▸ **Written task**:
Could you give the data that follows again exactly, without its pictures?

#####

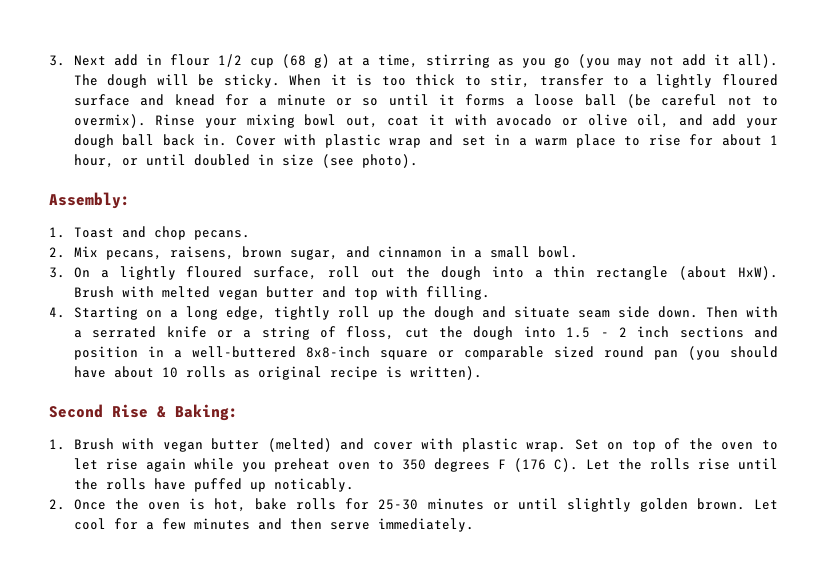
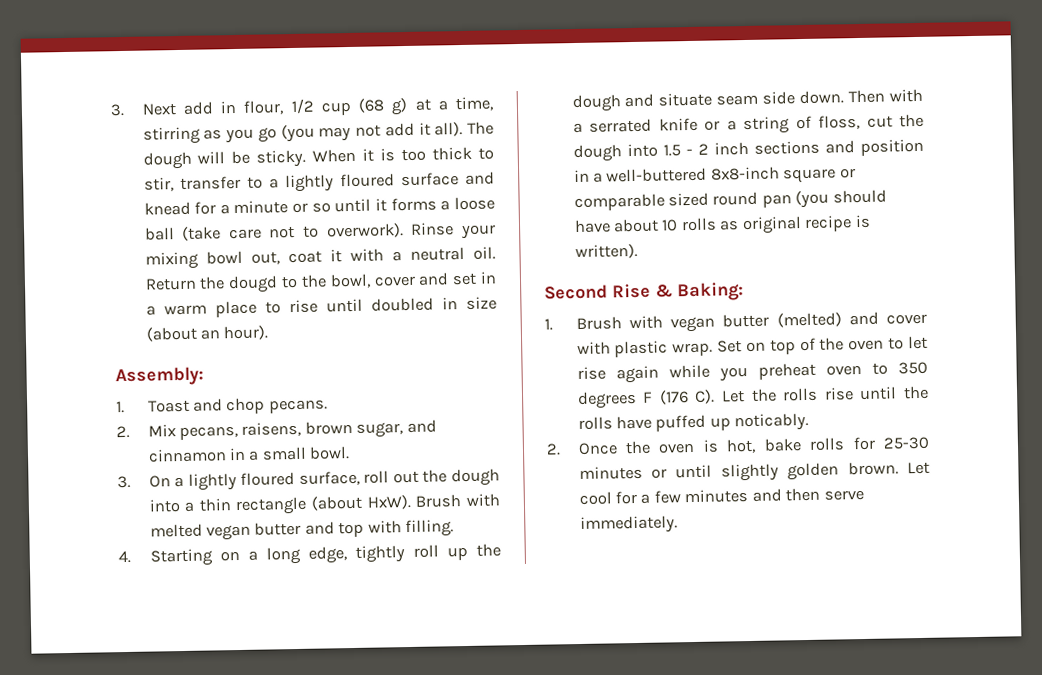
[169,54,210,66] flour -> [243,100,285,115] flour,
[626,94,718,108] (be careful -> [181,226,262,241] (take care
[73,114,146,128] overmix). -> [325,223,404,239] overwork).
[496,114,778,128] [73,134,421,148] avocado or olive oil, and add your dough ball back in. Cover with plastic wrap -> [391,246,496,262] [144,273,416,294] a neutral oil. Return the dougd to the bowl, cover
[689,134,779,146] [73,154,138,168] for about 1 hour, or -> (318, 306) none
[321,154,418,168] (see photo). -> [145,325,269,342] (about an hour).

#####

▸ **Task result**:
[169,54,210,66] flour -> [243,100,285,115] flour,
[626,94,718,108] (be careful -> [181,226,262,241] (take care
[73,114,146,128] overmix). -> [325,223,404,239] overwork).
[496,114,778,128] [73,134,421,148] avocado or olive oil, and add your dough ball back in. Cover with plastic wrap -> [391,246,496,262] [144,273,416,294] a neutral oil. Return the dougd to the bowl, cover
[689,134,779,146] [73,154,138,168] for about 1 hour, or -> (318, 306) none
[321,154,418,168] (see photo). -> [145,325,269,342] (about an hour).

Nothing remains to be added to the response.